In few cases, though, our Mask R-CNN didn’t lead to a perfect segmentation, but even in such cases it achieved better performances than the other models. As displayed in Fig. 3, the model struggles to interpret US images with relatively infrequent anatomical variants, like in contiguity with vessels as in Fig. 3c, and in presence of bifid median nerve as in Fig. 3d.

In addition, poor definition of nerve borders, presence of multiple rounded hypoechoic areas, complex fascicular pattern typical of peripheral nerves and inhomogeneities of the nerve section could contribute to make the detection harder. Results of the ablation studies reported in Table 2 highlighted how a deeper backbone granted good outcomes, and it could be appreciated that concatenation of several augmentations provides better results and more generalization than considering no augmentations on training data. In the future, we could also consider introducing augmentations on color, like brightness variation. As in Table 2, the increase in the output mask resolution from the segmentation head provided generally more accurate results. In fact, there are considerable improvements passing from 28x28 to 112x112 pixels output mask resolution, and lower performances are also visible in Mask56 compared to proposed model. In addition, in Table 2 we could appreciate that concatenation of several augmentation generalized results better than considering single operations, like only rotation and only translation, on training data. In the future, we could also consider introducing augmentation on color, like brightness variation.

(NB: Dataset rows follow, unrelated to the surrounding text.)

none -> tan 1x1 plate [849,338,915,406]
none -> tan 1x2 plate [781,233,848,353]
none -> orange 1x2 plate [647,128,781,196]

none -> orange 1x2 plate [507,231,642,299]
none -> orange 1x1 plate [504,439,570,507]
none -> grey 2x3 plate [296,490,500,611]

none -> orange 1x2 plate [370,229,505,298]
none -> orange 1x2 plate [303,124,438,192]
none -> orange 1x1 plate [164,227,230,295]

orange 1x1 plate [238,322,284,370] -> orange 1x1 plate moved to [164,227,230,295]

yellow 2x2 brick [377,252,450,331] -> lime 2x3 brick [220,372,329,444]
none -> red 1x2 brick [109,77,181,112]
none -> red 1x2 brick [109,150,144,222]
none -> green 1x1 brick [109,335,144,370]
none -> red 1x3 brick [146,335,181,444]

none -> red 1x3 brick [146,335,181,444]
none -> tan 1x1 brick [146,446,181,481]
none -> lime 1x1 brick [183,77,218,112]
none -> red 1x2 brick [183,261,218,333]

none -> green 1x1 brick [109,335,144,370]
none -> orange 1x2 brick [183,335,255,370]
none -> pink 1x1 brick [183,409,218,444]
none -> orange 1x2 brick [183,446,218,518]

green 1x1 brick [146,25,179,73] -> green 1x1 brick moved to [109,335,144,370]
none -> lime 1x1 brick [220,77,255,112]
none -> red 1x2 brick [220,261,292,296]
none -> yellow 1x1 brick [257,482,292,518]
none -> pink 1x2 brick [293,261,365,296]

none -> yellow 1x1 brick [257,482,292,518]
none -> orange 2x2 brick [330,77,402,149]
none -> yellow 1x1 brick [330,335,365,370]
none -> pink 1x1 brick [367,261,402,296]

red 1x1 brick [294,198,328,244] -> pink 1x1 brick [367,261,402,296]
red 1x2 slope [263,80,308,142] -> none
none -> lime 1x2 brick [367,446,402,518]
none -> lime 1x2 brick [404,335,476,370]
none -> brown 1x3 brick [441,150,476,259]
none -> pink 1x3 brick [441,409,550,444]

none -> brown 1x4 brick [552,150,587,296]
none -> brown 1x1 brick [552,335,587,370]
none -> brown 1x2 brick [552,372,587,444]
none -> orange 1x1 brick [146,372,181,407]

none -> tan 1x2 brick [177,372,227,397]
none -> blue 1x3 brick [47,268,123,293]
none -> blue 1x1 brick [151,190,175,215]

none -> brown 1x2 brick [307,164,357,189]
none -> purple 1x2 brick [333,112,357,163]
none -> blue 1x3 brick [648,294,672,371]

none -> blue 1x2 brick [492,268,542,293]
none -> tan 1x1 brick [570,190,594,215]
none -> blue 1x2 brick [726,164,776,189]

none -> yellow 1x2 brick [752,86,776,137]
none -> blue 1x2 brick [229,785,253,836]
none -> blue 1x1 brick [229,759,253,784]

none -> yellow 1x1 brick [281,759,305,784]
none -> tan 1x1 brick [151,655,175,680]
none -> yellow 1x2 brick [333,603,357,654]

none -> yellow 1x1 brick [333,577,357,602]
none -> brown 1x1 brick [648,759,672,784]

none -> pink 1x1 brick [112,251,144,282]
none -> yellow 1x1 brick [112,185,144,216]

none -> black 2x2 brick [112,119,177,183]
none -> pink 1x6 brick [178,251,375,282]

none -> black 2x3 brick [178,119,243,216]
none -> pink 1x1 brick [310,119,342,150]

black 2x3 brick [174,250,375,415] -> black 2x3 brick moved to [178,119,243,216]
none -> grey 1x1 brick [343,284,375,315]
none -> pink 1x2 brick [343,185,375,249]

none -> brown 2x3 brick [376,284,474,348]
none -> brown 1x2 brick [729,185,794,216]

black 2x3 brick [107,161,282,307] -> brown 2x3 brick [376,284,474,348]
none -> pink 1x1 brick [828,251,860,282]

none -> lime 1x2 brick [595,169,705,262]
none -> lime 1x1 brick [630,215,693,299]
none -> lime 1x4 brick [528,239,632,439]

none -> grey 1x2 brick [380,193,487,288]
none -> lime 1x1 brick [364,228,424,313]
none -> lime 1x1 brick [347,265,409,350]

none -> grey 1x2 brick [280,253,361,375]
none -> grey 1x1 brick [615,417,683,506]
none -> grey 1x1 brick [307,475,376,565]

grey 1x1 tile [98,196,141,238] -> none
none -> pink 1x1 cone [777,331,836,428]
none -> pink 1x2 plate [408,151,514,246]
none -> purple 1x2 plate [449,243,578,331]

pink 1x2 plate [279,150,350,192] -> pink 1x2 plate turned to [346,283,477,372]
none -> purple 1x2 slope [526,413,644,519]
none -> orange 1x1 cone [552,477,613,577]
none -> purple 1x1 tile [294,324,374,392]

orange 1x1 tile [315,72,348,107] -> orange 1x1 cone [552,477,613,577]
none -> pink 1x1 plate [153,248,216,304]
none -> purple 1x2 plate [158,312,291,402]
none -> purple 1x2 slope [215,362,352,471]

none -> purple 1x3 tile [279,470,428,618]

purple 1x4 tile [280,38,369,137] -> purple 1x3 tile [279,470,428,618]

To increase the algorithm generalization, indeed, it is fundamental to expand the dataset with US images encompassing a wider spectrum of normal anatomy at carpal tunnel level.

In future work, it could be interesting to consider pretraining on larger US existing datasets to improve model accuracy and reliability. The dataset should also be enlarged considering different US image acquisition equipment, lower-frequency probes and maybe involving more research centers in the study to strengthen generalizability further. It could be interesting even to approach the problem including different diagnostic tests and imaging the median nerve at the carpal tunnel from a different perspective and considering different wrist motion.

5 Conclusion

In this work, we proposed a DL approach that proved to be a reliable tool for the automatic segmentation of the median nerve in US images reaching a mean DSC equal to 0.868 ± 0.201, from which directly measure the CSA of the median nerve. Even though improvements need to be done to be deployed in the clinical practice, the promising results obtained have shown the potentiality of such DL approach, which could allow to support beginner sonographers, to introduce standardized protocols and thus to possibly support CTS diagnosis through US inspection.

In future, spatio-temporal information [3] should be included: other than improving median nerve segmentation, US videos allow also to evaluate an additional relevant parameter for CTS, the median nerve mobility. Distance-field regression for accurate nerve delineation could be investigated, too, considering the promising results achieved in close fields [7]; and alternatively, improving the detector of a Cascade Mask R-CNN as in [30] could be explored to minimize inaccurate localization and low recognition accuracy.